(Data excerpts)
########################################
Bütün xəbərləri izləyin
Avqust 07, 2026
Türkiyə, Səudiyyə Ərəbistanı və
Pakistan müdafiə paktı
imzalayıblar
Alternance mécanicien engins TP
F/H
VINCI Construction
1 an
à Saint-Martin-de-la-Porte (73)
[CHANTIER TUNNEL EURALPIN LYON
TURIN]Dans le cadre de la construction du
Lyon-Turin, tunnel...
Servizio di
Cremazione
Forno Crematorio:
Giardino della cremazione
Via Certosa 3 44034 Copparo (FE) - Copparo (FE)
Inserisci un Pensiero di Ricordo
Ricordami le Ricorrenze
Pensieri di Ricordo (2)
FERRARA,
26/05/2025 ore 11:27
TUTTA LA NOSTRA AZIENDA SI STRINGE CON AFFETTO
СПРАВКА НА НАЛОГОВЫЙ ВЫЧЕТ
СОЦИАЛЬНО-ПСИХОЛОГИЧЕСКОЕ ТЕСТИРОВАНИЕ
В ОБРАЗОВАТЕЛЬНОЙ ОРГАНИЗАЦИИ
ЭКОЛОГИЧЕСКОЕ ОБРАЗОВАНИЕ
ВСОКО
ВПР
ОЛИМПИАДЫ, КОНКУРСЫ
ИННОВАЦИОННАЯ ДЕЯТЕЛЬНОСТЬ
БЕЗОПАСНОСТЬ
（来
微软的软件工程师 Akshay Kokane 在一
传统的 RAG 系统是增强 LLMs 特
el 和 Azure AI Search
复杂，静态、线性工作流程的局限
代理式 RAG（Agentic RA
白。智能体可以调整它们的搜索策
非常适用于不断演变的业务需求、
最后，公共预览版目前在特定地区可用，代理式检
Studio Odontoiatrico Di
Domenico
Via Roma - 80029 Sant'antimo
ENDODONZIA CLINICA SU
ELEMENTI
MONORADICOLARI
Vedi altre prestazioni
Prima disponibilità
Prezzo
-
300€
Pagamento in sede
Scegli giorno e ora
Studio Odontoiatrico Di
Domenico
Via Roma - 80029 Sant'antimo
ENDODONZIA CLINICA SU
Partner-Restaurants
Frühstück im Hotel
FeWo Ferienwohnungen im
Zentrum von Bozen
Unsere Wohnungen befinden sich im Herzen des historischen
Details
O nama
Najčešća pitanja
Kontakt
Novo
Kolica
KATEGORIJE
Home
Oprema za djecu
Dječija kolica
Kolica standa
########################################
Task prompt
All lines above that contain the word "Ricordo" are to be copied.

Solution to the problem
Inserisci un Pensiero di Ricordo
Pensieri di Ricordo (2)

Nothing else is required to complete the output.